= Murder of Lalit Jain =

The Murder of Lalit Jain refers to a murder in Bhiwandi, Maharashtra, India on 24 April 2002.

Lalit Jain was an advocate and associated with Bajrang Dal, the youth wing of the Vishva Hindu Parishad. Jain was an activist against State illegal cow slaughter, he was on his way to attend proceedings related to a case about illegal cow slaughter. He was waylaid by assailants in an auto rickshaw, three rounds were fired at him while he was in a car around 11.45 am near Teen Batti naka, near court premises. He died as a result of the shooting. The attackers fled the scene on foot. His murder resulted in demonstrations in Bhiwandi, imposition of section 144 and then curfew, his family had named suspects, however instead of making arrests, police lathi-charged mourners. The family in response had refused to perform funeral rites until arrests were made. Gopinath Mundhe and leader of the opposition Narayan Rane speaking on the floor of the house criticised the inaction of the government in preventing such crimes and police oppression on the family of the victim. Members of the Shiv Sena and the Bharatiya Janata Party, walked out of the Maharashtra Legislative assembly in session in condemnation. Kirit Somayya in a Lok sabha debate on 26 April, 2002, described the murder as part of the chain of targeted killing of Hindu activists belonging to Bharatiya Janata Party, Vishva Hindu Parishad, Bajrang Dal, Shiv Sena activists, in Kalyan, Akola and Bhiwandi in 12 days prior to Jain's murder. Mohammed Salim Vali Ahmed Quereshi alias Salim Baba was arrested in connection with the case. Saquib Nachan was charged with Jain's murder but was acquitted for want of evidence.

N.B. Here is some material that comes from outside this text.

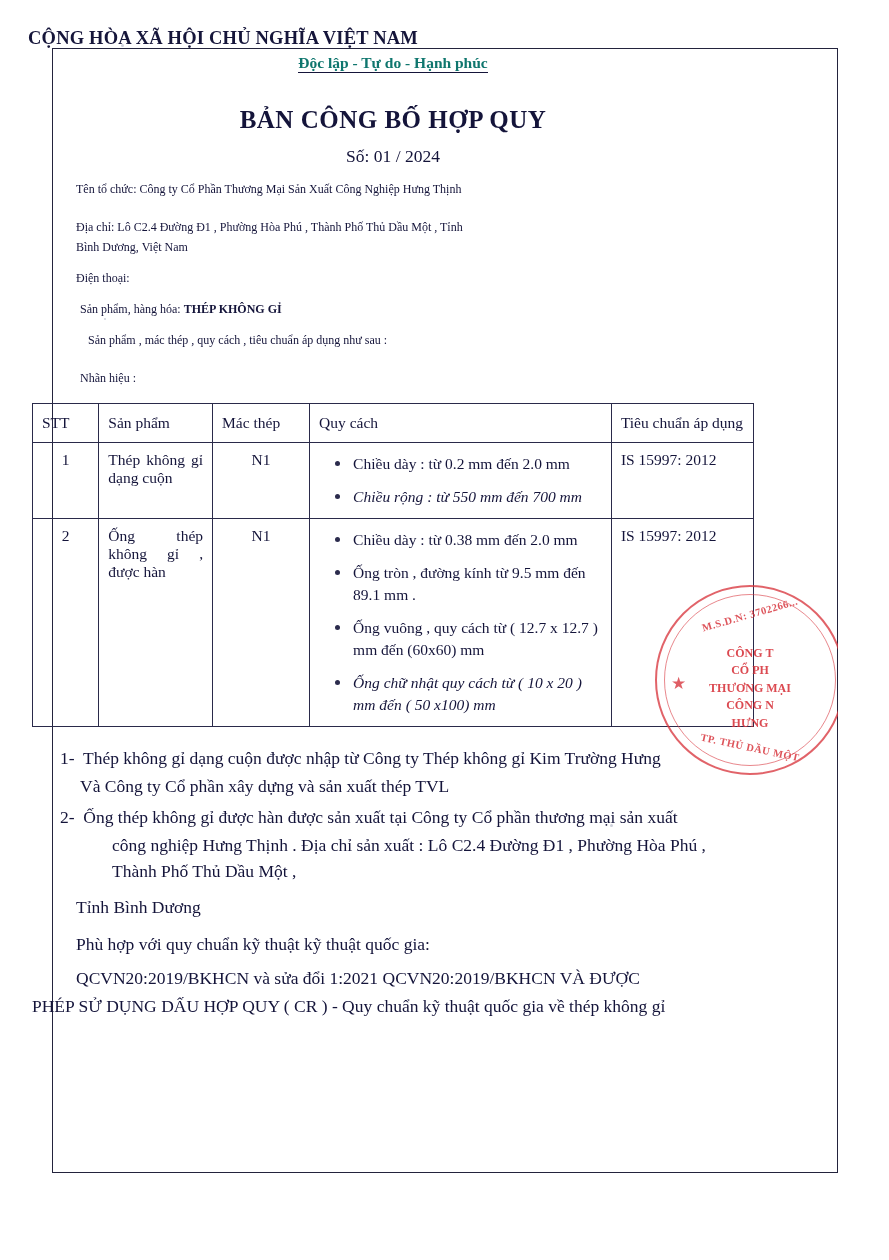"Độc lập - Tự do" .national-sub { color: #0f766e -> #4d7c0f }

According to a Rambhau Mhalgi Prabodhini report Jain was murdered for his activities related to opposition to illegal cow slaughter, his success in popularising the cause in Bhiwandi and successful litigation that caused resentment amongst Muslims of Bhiwandi.

In 2011, Nachan had allegedly threatened that he would also kill one Manoj Raicha just as he killed Jain. Raicha was an activist belonging to "Gowvansh Saurakshan Samiti" (Committee for the protection of cow and progeny) for rescuing cows that were to be illegally slaughtered by Muslims on occasion of their "festivals" and against illegal slaughterhouses. Raicha was provided police protection as a response to the threat. On 3 August, 2012, Raicha was fired at thrice, but survived the attack with injuries to his arm. Nachan was arrested in connection with the incident.